Instruction:
Below are some records; quote exactly the lines from the one that contains "## Run Log JSON" through the one that contains "your character's inventory.", inclusive, and no others.

Supplied records:
++++

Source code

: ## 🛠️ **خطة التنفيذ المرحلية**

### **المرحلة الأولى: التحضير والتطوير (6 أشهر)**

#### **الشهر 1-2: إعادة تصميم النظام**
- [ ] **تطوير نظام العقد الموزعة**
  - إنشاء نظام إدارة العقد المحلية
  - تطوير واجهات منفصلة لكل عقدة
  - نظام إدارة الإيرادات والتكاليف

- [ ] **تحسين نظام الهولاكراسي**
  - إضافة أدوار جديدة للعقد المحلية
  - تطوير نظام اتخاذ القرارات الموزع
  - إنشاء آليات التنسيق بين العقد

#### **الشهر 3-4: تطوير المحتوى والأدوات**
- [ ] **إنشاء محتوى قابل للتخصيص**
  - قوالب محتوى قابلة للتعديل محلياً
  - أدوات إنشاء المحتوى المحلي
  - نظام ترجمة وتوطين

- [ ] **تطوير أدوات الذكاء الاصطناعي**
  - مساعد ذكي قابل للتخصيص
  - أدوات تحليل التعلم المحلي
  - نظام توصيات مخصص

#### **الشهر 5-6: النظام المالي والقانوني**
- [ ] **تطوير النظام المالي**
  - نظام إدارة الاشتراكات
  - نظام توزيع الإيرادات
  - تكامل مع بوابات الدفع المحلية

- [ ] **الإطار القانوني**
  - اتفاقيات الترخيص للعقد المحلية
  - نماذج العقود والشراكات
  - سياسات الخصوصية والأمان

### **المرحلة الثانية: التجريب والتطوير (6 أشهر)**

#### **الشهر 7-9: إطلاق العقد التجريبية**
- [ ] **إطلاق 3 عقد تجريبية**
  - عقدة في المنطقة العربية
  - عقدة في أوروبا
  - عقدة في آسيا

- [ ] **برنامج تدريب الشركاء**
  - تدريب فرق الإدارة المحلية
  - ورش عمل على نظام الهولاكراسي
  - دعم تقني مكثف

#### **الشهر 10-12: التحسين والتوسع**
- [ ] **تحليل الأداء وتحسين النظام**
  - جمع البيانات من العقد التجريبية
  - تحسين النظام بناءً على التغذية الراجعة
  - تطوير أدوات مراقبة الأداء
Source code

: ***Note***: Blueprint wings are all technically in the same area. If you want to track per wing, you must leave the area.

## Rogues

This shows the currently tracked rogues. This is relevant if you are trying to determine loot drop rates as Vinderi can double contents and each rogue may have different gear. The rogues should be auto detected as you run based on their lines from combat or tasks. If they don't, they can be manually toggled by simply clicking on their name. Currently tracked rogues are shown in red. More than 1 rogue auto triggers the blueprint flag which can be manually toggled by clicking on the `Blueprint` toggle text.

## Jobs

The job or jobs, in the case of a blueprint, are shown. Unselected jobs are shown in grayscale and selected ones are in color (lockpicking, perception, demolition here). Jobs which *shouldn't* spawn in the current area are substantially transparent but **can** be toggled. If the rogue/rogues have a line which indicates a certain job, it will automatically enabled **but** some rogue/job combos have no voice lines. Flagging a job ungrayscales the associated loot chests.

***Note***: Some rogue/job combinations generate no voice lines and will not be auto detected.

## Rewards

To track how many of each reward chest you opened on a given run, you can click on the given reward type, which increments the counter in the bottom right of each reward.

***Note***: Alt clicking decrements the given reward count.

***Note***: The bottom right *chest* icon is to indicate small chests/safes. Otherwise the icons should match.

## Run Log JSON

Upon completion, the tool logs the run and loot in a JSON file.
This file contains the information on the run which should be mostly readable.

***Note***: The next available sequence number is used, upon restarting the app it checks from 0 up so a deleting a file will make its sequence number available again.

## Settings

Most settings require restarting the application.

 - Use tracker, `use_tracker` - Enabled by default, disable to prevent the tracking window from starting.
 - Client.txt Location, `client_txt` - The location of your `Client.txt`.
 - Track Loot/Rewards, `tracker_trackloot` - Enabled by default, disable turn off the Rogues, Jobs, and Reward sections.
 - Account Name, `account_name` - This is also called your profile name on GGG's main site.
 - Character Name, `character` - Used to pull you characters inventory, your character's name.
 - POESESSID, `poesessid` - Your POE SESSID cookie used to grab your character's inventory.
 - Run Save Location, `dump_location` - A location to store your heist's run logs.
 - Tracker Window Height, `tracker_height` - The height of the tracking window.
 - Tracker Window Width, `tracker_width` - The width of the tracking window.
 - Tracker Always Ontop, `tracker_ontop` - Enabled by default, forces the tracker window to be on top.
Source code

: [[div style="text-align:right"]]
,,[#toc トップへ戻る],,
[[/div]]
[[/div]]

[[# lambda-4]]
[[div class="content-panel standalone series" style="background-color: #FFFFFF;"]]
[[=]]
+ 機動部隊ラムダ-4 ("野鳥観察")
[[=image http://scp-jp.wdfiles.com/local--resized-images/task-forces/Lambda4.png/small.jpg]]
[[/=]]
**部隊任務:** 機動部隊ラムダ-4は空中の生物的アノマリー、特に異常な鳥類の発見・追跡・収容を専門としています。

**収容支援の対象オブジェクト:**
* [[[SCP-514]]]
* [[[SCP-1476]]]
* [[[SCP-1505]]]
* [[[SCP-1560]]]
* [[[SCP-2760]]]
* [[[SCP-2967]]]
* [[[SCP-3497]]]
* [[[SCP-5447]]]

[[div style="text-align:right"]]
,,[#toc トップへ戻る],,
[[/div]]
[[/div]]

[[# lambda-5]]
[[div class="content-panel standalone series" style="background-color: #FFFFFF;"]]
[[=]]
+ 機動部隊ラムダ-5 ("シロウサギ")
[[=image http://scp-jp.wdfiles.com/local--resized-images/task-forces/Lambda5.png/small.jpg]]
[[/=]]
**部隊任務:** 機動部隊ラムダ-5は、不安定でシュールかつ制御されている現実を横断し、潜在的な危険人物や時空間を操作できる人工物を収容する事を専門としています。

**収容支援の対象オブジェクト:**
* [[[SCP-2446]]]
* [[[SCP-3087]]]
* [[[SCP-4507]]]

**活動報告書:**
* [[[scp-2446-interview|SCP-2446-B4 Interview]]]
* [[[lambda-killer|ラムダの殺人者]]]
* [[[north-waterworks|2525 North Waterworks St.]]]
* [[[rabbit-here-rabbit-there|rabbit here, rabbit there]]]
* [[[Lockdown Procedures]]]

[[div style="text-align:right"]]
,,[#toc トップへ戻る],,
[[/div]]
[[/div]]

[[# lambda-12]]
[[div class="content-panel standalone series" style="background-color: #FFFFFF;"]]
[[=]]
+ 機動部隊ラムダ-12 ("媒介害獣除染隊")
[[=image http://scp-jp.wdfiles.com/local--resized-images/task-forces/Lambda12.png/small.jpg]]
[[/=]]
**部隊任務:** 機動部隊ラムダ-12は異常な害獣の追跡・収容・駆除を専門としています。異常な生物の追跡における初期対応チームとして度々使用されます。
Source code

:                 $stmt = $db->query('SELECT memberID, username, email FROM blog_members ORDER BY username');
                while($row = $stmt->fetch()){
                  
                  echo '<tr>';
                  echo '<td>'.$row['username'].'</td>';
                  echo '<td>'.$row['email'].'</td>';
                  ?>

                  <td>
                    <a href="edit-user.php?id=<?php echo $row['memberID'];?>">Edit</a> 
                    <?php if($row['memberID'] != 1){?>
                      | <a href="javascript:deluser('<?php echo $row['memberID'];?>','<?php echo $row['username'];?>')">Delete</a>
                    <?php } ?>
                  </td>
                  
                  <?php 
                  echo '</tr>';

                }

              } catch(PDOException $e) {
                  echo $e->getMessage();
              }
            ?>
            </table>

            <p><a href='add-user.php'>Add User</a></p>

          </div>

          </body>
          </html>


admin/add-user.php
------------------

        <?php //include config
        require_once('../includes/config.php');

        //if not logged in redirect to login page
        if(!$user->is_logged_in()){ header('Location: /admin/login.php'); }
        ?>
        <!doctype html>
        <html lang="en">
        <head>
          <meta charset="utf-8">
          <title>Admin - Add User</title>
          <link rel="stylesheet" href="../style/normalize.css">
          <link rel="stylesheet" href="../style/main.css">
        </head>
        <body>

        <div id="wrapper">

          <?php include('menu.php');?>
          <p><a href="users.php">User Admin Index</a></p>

++++

Answer to this problem:
## Run Log JSON

Upon completion, the tool logs the run and loot in a JSON file.
This file contains the information on the run which should be mostly readable.

***Note***: The next available sequence number is used, upon restarting the app it checks from 0 up so a deleting a file will make its sequence number available again.

## Settings

Most settings require restarting the application.

 - Use tracker, `use_tracker` - Enabled by default, disable to prevent the tracking window from starting.
 - Client.txt Location, `client_txt` - The location of your `Client.txt`.
 - Track Loot/Rewards, `tracker_trackloot` - Enabled by default, disable turn off the Rogues, Jobs, and Reward sections.
 - Account Name, `account_name` - This is also called your profile name on GGG's main site.
 - Character Name, `character` - Used to pull you characters inventory, your character's name.
 - POESESSID, `poesessid` - Your POE SESSID cookie used to grab your character's inventory.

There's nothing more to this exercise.